From the entries that follow, reproduce exactly and only the lines from the line with "(pad_to_mask_clearance 0)" to the line with "(hpglpenspeed 20)", endpoints included.
-------- Task material --------
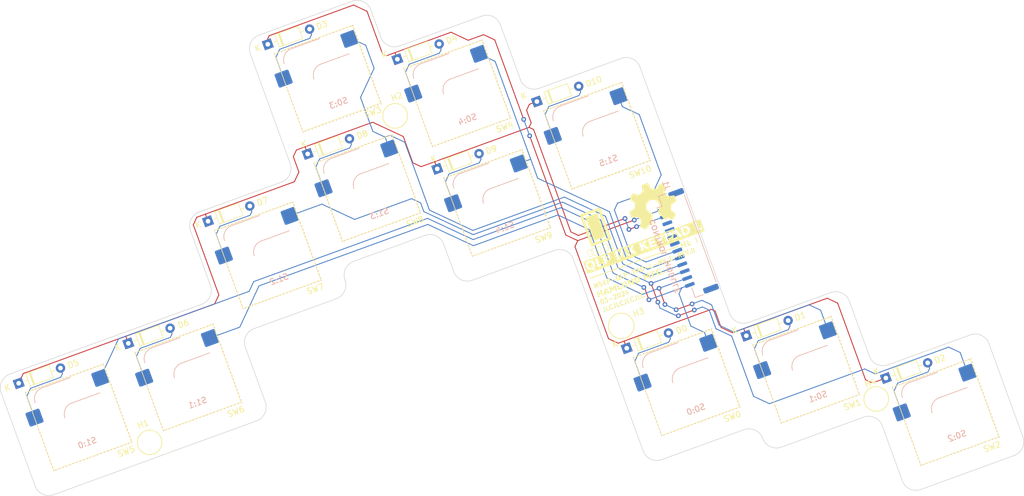
<source format=kicad_pcb>
(kicad_pcb (version 20221018) (generator pcbnew)

  (general
    (thickness 1.6)
  )

  (paper "A4")
  (layers
    (0 "F.Cu" signal)
    (31 "B.Cu" signal)
    (32 "B.Adhes" user "B.Adhesive")
    (33 "F.Adhes" user "F.Adhesive")
    (34 "B.Paste" user)
    (35 "F.Paste" user)
    (36 "B.SilkS" user "B.Silkscreen")
    (37 "F.SilkS" user "F.Silkscreen")
    (38 "B.Mask" user)
    (39 "F.Mask" user)
    (40 "Dwgs.User" user "User.Drawings")
    (41 "Cmts.User" user "User.Comments")
    (42 "Eco1.User" user "User.Eco1")
    (43 "Eco2.User" user "User.Eco2")
    (44 "Edge.Cuts" user)
    (45 "Margin" user)
    (46 "B.CrtYd" user "B.Courtyard")
    (47 "F.CrtYd" user "F.Courtyard")
    (48 "B.Fab" user)
    (49 "F.Fab" user)
    (50 "User.1" user)
    (51 "User.2" user)
    (52 "User.3" user)
    (53 "User.4" user)
    (54 "User.5" user)
    (55 "User.6" user)
    (56 "User.7" user)
    (57 "User.8" user)
    (58 "User.9" user)
  )

  (setup
    (pad_to_mask_clearance 0)
    (pcbplotparams
      (layerselection 0x00010fc_ffffffff)
      (plot_on_all_layers_selection 0x0000000_00000000)
      (disableapertmacros false)
      (usegerberextensions true)
      (usegerberattributes false)
      (usegerberadvancedattributes false)
      (creategerberjobfile false)
      (dashed_line_dash_ratio 12.000000)
      (dashed_line_gap_ratio 3.000000)
      (svgprecision 4)
      (plotframeref false)
      (viasonmask false)
      (mode 1)
      (useauxorigin false)
      (hpglpennumber 1)
      (hpglpenspeed 20)
      (hpglpendiameter 15.000000)
      (dxfpolygonmode true)
      (dxfimperialunits true)
      (dxfusepcbnewfont true)
      (psnegative false)
      (psa4output false)
      (plotreference true)
      (plotvalue false)
      (plotinvisibletext false)
      (sketchpadsonfab false)
      (subtractmaskfromsilk true)
      (outputformat 1)
      (mirror false)
      (drillshape 0)
      (scaleselection 1)
      (outputdirectory "C:/Users/shudock/Desktop/mskp-fab-files/mskp-qlp-pad-l/")
    )
  )

  (net 0 "")
  (net 1 "Net-(D0-K)")
  (net 2 "Net-(D0-A)")
  (net 3 "Net-(D1-A)")
  (net 4 "Net-(D2-A)")
  (net 5 "Net-(D3-A)")
  (net 6 "Net-(D4-A)")
  (net 7 "Net-(D10-K)")
  (net 8 "Net-(D5-A)")
  (net 9 "Net-(D6-A)")
  (net 10 "Net-(D7-A)")
  (net 11 "Net-(D8-A)")
  (net 12 "Net-(D9-A)")
  (net 13 "Net-(D10-A)")
  (net 14 "unconnected-(J1-Pin_3-Pad3)")
  (net 15 "unconnected-(J1-Pin_4-Pad4)")
  (net 16 "unconnected-(J1-Pin_5-Pad5)")
  (net 17 "unconnected-(J1-Pin_6-Pad6)")
  (net 18 "Net-(J1-Pin_7)")
  (net 19 "Net-(J1-Pin_8)")
  (net 20 "Net-(J1-Pin_9)")
  (net 21 "Net-(J1-Pin_10)")
  (net 22 "Net-(J1-Pin_11)")
  (net 23 "Net-(J1-Pin_12)")

  (footprint "ScottoKeebs_Hotswap:Hotswap_MX_1.00u" (layer "F.Cu") (at 67.871474 119.84858 20))

  (footprint "ScottoKeebs_Components:Diode_DO-35" (layer "F.Cu") (at 122.547638 58.44515 20))

  (footprint "ScottoKeebs_Hotswap:Hotswap_MX_1.00u" (layer "F.Cu") (at 117.412628 80.53352 20))

  (footprint "ScottoKeebs_Components:Diode_DO-35" (layer "F.Cu") (at 182.366654 105.844365 20))

  (footprint "ScottoKeebs_Components:Diode_DO-35" (layer "F.Cu") (at 76.426685 107.157137 20))

  (footprint "ScottoKeebs_Components:Diode_DO-35" (layer "F.Cu") (at 57.632835 113.997539 20))

  (footprint "MountingHole:MountingHole_2.2mm_M2_ISO14580" (layer "F.Cu") (at 80.072965 124.133858 20))

  (footprint "ScottoKeebs_Hotswap:Hotswap_MX_1.00u" (layer "F.Cu") (at 156.710432 71.551176 20))

  (footprint "MountingHole:MountingHole_2.2mm_M2_ISO14580" (layer "F.Cu") (at 204.63612 116.681306 20))

  (footprint "MountingHole:MountingHole_2.2mm_M2_ISO14580" (layer "F.Cu") (at 122.167753 68.161018 20))

  (footprint "ScottoKeebs_Components:Diode_DO-35" (layer "F.Cu") (at 100.333585 55.888627 20))

  (footprint "MountingHole:MountingHole_2.2mm_M2_ISO14580" (layer "F.Cu") (at 160.923493 104.177854 20))

  (footprint "ScottoKeebs_Hotswap:Hotswap_MX_1.00u" (layer "F.Cu") (at 86.665324 113.008177 20))

  (footprint "ScottoKeebs_Hotswap:Hotswap_MX_1.00u" (layer "F.Cu") (at 110.572224 61.739666 20))

  (footprint "ScottoKeebs_Components:Diode_DO-35" (layer "F.Cu") (at 90.090236 86.221345 20))

  (footprint "ScottoKeebs_Hotswap:Hotswap_MX_1.00u" (layer "F.Cu") (at 192.605292 111.695404 20))

  (footprint "ScottoKeebs_Components:Diode_DO-35" (layer "F.Cu") (at 161.8627 107.986304 20))

  (footprint "ScottoKeebs_Components:Diode_DO-35" (layer "F.Cu") (at 129.388041 77.239003 20))

  (footprint "ScottoKeebs_Hotswap:Hotswap_MX_1.00u" (layer "F.Cu") (at 172.10134 113.837344 20))

  (footprint "ScottoKeebs_Components:Diode_DO-35" (layer "F.Cu") (at 206.290807 113.099351 20))

  (footprint "ScottoKeebs_Hotswap:Hotswap_MX_1.00u" (layer "F.Cu") (at 100.328874 92.072385 20))

  (footprint "ScottoKeebs_Hotswap:Hotswap_MX_1.00u" (layer "F.Cu") (at 139.626681 83.090045 20))

  (footprint "ScottoKeebs_Components:Diode_DO-35" (layer "F.Cu") (at 107.173988 74.682479 20))

  (footprint "ScottoKeebs_Components:Diode_DO-35" (layer "F.Cu") (at 146.471793 65.700137 20))

  (footprint "ScottoKeebs_Hotswap:Hotswap_MX_1.00u" (layer "F.Cu") (at 216.529446 118.950391 20))

  (footprint "ScottoKeebs_Hotswap:Hotswap_MX_1.00u" (layer "F.Cu") (at 132.786278 64.296191 20))

  (footprint "Desktop:OSH_test" (layer "F.Cu")
    (tstamp fba08fc7-f586-4090-aa62-89e9f47b298b)
    (at 166.205815 83.312882 20)
    (attr board_only exclude_from_pos_files exclude_from_bom)
    (fp_text reference "G***" (at 0 0 20) (layer "F.SilkS") hide
        (effects (font (size 1.5 1.5) (thickness 0.3)))
      (tstamp 19df01cf-cc52-49f7-b952-d87512473678)
    )
    (fp_text value "LOGO" (at 0.75 0 20) (layer "F.SilkS") hide
        (effects (font (size 1.5 1.5) (thickness 0.3)))
      (tstamp 15bd0660-2c70-4496-a956-fe3a4209a811)
    )
    (fp_poly
      (pts
        (xy -0.174782 -3.70139)
        (xy -0.074454 -3.701255)
        (xy 0 -3.701214)
        (xy 0.108137 -3.701197)
        (xy 0.200834 -3.701124)
        (xy 0.279318 -3.70096)
        (xy 0.344814 -3.70067)
        (xy 0.398549 -3.700219)
        (xy 0.441749 -3.699573)
        (xy 0.475641 -3.698697)
        (xy 0.501451 -3.697556)
        (xy 0.520405 -3.696116)
        (xy 0.53373 -3.694341)
        (xy 0.542653 -3.692198)
        (xy 0.548399 -3.689651)
        (xy 0.552195 -3.686665)
        (xy 0.553251 -3.685554)
        (xy 0.561332 -3.670608)
        (xy 0.571045 -3.644072)
        (xy 0.58107 -3.610762)
        (xy 0.59009 -3.575498)
        (xy 0.596783 -3.543097)
        (xy 0.599832 -3.518377)
        (xy 0.599893 -3.515209)
        (xy 0.601508 -3.498049)
        (xy 0.605847 -3.470567)
        (xy 0.611971 -3.438704)
        (xy 0.611987 -3.438628)
        (xy 0.619711 -3.400781)
        (xy 0.628625 -3.355756)
        (xy 0.636906 -3.312774)
        (xy 0.637539 -3.309419)
        (xy 0.645024 -3.270476)
        (xy 0.652674 -3.231946)
        (xy 0.659033 -3.201144)
        (xy 0.65995 -3.196882)
        (xy 0.666632 -3.162535)
        (xy 0.672974 -3.124247)
        (xy 0.675101 -3.109353)
        (xy 0.678099 -3.087939)
        (xy 0.681631 -3.06558)
        (xy 0.68626 -3.0392)
        (xy 0.692546 -3.005721)
        (xy 0.70105 -2.962065)
        (xy 0.712334 -2.905154)
        (xy 0.712341 -2.90512)
        (xy 0.723478 -2.84904)
        (xy 0.731857 -2.80632)
        (xy 0.738028 -2.773977)
        (xy 0.742541 -2.74903)
        (xy 0.745943 -2.728496)
        (xy 0.748786 -2.709395)
        (xy 0.749973 -2.700886)
        (xy 0.755218 -2.669418)
        (xy 0.761557 -2.640367)
        (xy 0.764844 -2.62868)
        (xy 0.775935 -2.603304)
        (xy 0.791151 -2.578852)
        (xy 0.807128 -2.559898)
        (xy 0.820498 -2.551017)
        (xy 0.822117 -2.550837)
        (xy 0.836599 -2.547784)
        (xy 0.857741 -2.540334)
        (xy 0.860133 -2.539346)
        (xy 0.883442 -2.530615)
        (xy 0.914715 -2.520205)
        (xy 0.9375 -2.51324)
        (xy 0.969227 -2.503351)
        (xy 0.998542 -2.493198)
        (xy 1.013759 -2.487218)
        (xy 1.034128 -2.479419)
        (xy 1.048243 -2.475837)
        (xy 1.048893 -2.475812)
        (xy 1.062032 -2.472758)
        (xy 1.082415 -2.46529)
        (xy 1.085133 -2.464149)
        (xy 1.110509 -2.453685)
        (xy 1.140742 -2.441676)
        (xy 1.15 -2.438092)
        (xy 1.175371 -2.428232)
        (xy 1.198219 -2.418963)
        (xy 1.221564 -2.408922)
        (xy 1.248425 -2.396749)
        (xy 1.281822 -2.381078)
        (xy 1.324777 -2.36055)
        (xy 1.367821 -2.339824)
        (xy 1.413186 -2.318296)
        (xy 1.455809 -2.298711)
        (xy 1.492401 -2.282532)
        (xy 1.519674 -2.271223)
        (xy 1.531592 -2.266947)
        (xy 1.551289 -2.262033)
        (xy 1.566992 -2.262346)
        (xy 1.584799 -2.269139)
        (xy 1.609605 -2.28296)
        (xy 1.638718 -2.300885)
        (xy 1.674153 -2.324001)
        (xy 1.708783 -2.347646)
        (xy 1.7125 -2.350264)
        (xy 1.734653 -2.36583)
        (xy 1.761896 -2.384766)
        (xy 1.795394 -2.407869)
        (xy 1.836314 -2.435937)
        (xy 1.88582 -2.469767)
        (xy 1.945079 -2.510157)
        (xy 2.015256 -2.557902)
        (xy 2.097518 -2.613802)
        (xy 2.141666 -2.643784)
        (xy 2.192331 -2.678359)
        (xy 2.247416 -2.71624)
        (xy 2.301795 -2.753884)
        (xy 2.350339 -2.787746)
        (xy 2.373034 -2.803715)
        (xy 2.416803 -2.833981)
        (xy 2.449773 -2.85506)
        (xy 2.474154 -2.868185)
        (xy 2.492158 -2.874589)
        (xy 2.502201 -2.875732)
        (xy 2.511369 -2.87453)
        (xy 2.521962 -2.870225)
        (xy 2.535458 -2.86156)
        (xy 2.553338 -2.847278)
        (xy 2.577081 -2.826121)
        (xy 2.608168 -2.796833)
        (xy 2.648078 -2.758156)
        (xy 2.695996 -2.711095)
        (xy 2.786786 -2.621319)
        (xy 2.872199 -2.536276)
        (xy 2.951583 -2.456642)
        (xy 3.024287 -2.38309)
        (xy 3.089661 -2.316294)
        (xy 3.147054 -2.256928)
        (xy 3.195815 -2.205667)
        (xy 3.235292 -2.163183)
        (xy 3.264835 -2.130152)
        (xy 3.283794 -2.107246)
        (xy 3.291517 -2.095141)
        (xy 3.291666 -2.09426)
        (xy 3.28716 -2.081546)
        (xy 3.274761 -2.058089)
        (xy 3.256153 -2.026792)
        (xy 3.233017 -1.990559)
        (xy 3.222175 -1.974302)
        (xy 3.165284 -1.890163)
        (xy 3.116895 -1.818742)
        (xy 3.076234 -1.758907)
        (xy 3.042527 -1.709522)
        (xy 3.015004 -1.669455)
        (xy 2.992889 -1.637571)
        (xy 2.984456 -1.625533)
        (xy 2.95162 -1.578539)
        (xy 2.915885 -1.526879)
        (xy 2.878687 -1.472678)
        (xy 2.841462 -1.418063)
        (xy 2.805646 -1.36516)
        (xy 2.772676 -1.316095)
        (xy 2.743988 -1.272995)
        (xy 2.721018 -1.237985)
        (xy 2.705202 -1.213191)
        (xy 2.699519 -1.203706)
        (xy 2.688838 -1.179796)
        (xy 2.683479 -1.158227)
        (xy 2.683333 -1.155343)
        (xy 2.686993 -1.14248)
        (xy 2.697248 -1.117218)
        (xy 2.713012 -1.081951)
        (xy 2.733196 -1.039078)
        (xy 2.756714 -0.990992)
        (xy 2.769278 -0.965951)
        (xy 2.79679 -0.910652)
        (xy 2.824039 -0.854214)
        (xy 2.84927 -0.800392)
        (xy 2.870731 -0.752942)
        (xy 2.886668 -0.715619)
        (xy 2.889483 -0.708566)
        (xy 2.905027 -0.667975)
        (xy 2.922312 -0.621388)
        (xy 2.940188 -0.57207)
        (xy 2.957504 -0.523285)
        (xy 2.97311 -0.478296)
        (xy 2.985853 -0.440369)
        (xy 2.994585 -0.412765)
        (xy 2.997469 -0.402305)
        (xy 3.009258 -0.38249)
        (xy 3.035032 -0.365531)
        (xy 3.075651 -0.351023)
        (xy 3.131977 -0.338559)
        (xy 3.133333 -0.338316)
        (xy 3.1729 -0.331004)
        (xy 3.210916 -0.323522)
        (xy 3.241211 -0.317101)
        (xy 3.25 -0.315054)
        (xy 3.28139 -0.308413)
        (xy 3.317764 -0.302132)
        (xy 3.333333 -0.299897)
        (xy 3.368958 -0.294648)
        (xy 3.408999 -0.287901)
        (xy 3.429166 -0.28415)
        (xy 3.572425 -0.256821)
        (xy 3.679166 -0.237441)
        (xy 3.721415 -0.229696)
        (xy 3.765525 -0.221173)
        (xy 3.803216 -0.213478)
        (xy 3.809525 -0.212122)
        (xy 3.840128 -0.205947)
        (xy 3.865861 -0.201624)
        (xy 3.880359 -0.200135)
        (xy 3.897355 -0.198117)
        (xy 3.927766 -0.192354)
        (xy 3.968906 -0.183414)
        (xy 4.018089 -0.171866)
        (xy 4.04294 -0.165768)
        (xy 4.069284 -0.156189)
        (xy 4.091837 -0.143229)
        (xy 4.09294 -0.142361)
        (xy 4.1125 -0.126521)
        (xy 4.114819 0.406988)
        (xy 4.117138 0.940498)
        (xy 4.098152 0.961706)
        (xy 4.080241 0.975993)
        (xy 4.053913 0.986065)
        (xy 4.025 0.992164)
        (xy 3.986442 0.999084)
        (xy 3.94271 1.007421)
        (xy 3.9125 1.013482)
        (xy 3.880507 1.01955)
        (xy 3.852756 1.023848)
        (xy 3.83529 1.025443)
        (xy 3.816924 1.027378)
        (xy 3.78955 1.032475)
        (xy 3.768624 1.037299)
        (xy 3.736303 1.044851)
        (xy 3.695848 1.053559)
        (xy 3.655529 1.06165)
        (xy 3.652083 1.062307)
        (xy 3.608522 1.07058)
        (xy 3.560542 1.079703)
        (xy 3.51875 1.087659)
        (xy 3.484164 1.094108)
        (xy 3.452814 1.09971)
        (xy 3.430887 1.103361)
        (xy 3.429166 1.103619)
        (xy 3.408606 1.107023)
        (xy 3.37807 1.112538)
        (xy 3.343928 1.119011)
        (xy 3.341666 1.119451)
        (xy 3.301114 1.12726)
        (xy 3.257697 1.135476)
        (xy 3.225 1.14155)
        (xy 3.169433 1.152089)
        (xy 3.127709 1.160935)
        (xy 3.09717 1.168741)
        (xy 3.07516 1.176162)
        (xy 3.063948 1.181199)
        (xy 3.045211 1.197546)
        (xy 3.026657 1.224726)
        (xy 3.011186 1.257126)
        (xy 3.001699 1.28913)
        (xy 3.000081 1.304824)
        (xy 2.996265 1.328973)
        (xy 2.988643 1.346504)
        (xy 2.978723 1.367129)
        (xy 2.97293 1.387956)
        (xy 2.966898 1.413746)
        (xy 2.958364 1.441411)
        (xy 2.958104 1.44214)
        (xy 2.934442 1.507528)
        (xy 2.913908 1.562598)
        (xy 2.894875 1.611177)
        (xy 2.875717 1.657091)
        (xy 2.854806 1.704168)
        (xy 2.830515 1.756235)
        (xy 2.801217 1.817118)
        (xy 2.7814 1.857753)
        (xy 2.754786 1.912461)
        (xy 2.735417 1.955365)
        (xy 2.723449 1.989748)
        (xy 2.719036 2.018894)
        (xy 2.722335 2.046087)
        (xy 2.733502 2.074613)
        (xy 2.752691 2.107753)
        (xy 2.780059 2.148793)
        (xy 2.796317 2.172511)
        (xy 2.8268 2.21699)
        (xy 2.85875 2.263616)
        (xy 2.888807 2.307486)
        (xy 2.913611 2.343697)
        (xy 2.918456 2.350771)
        (xy 2.945742 2.390469)
        (xy 2.977322 2.436187)
        (xy 3.007918 2.480295)
        (xy 3.01931 2.496653)
        (xy 3.083119 2.588365)
        (xy 3.137583 2.667162)
        (xy 3.183104 2.733652)
        (xy 3.220087 2.788442)
        (xy 3.248934 2.832141)
        (xy 3.270049 2.865354)
        (xy 3.283836 2.888691)
        (xy 3.290698 2.902759)
        (xy 3.291666 2.906771)
        (xy 3.288053 2.92335)
        (xy 3.282424 2.936928)
        (xy 3.275048 2.945911)
        (xy 3.257117 2.965393)
        (xy 3.229882 2.994108)
        (xy 3.194596 3.030789)
        (xy 3.152511 3.074169)
        (xy 3.104881 3.122982)
        (xy 3.052956 3.175961)
        (xy 2.99799 3.23184)
        (xy 2.941235 3.289351)
        (xy 2.883943 3.347229)
        (xy 2.827367 3.404206)
        (xy 2.772758 3.459016)
... [194510 chars truncated]
</source>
--------
* _Expected output_:
    (pad_to_mask_clearance 0)
    (pcbplotparams
      (layerselection 0x00010fc_ffffffff)
      (plot_on_all_layers_selection 0x0000000_00000000)
      (disableapertmacros false)
      (usegerberextensions true)
      (usegerberattributes false)
      (usegerberadvancedattributes false)
      (creategerberjobfile false)
      (dashed_line_dash_ratio 12.000000)
      (dashed_line_gap_ratio 3.000000)
      (svgprecision 4)
      (plotframeref false)
      (viasonmask false)
      (mode 1)
      (useauxorigin false)
      (hpglpennumber 1)
      (hpglpenspeed 20)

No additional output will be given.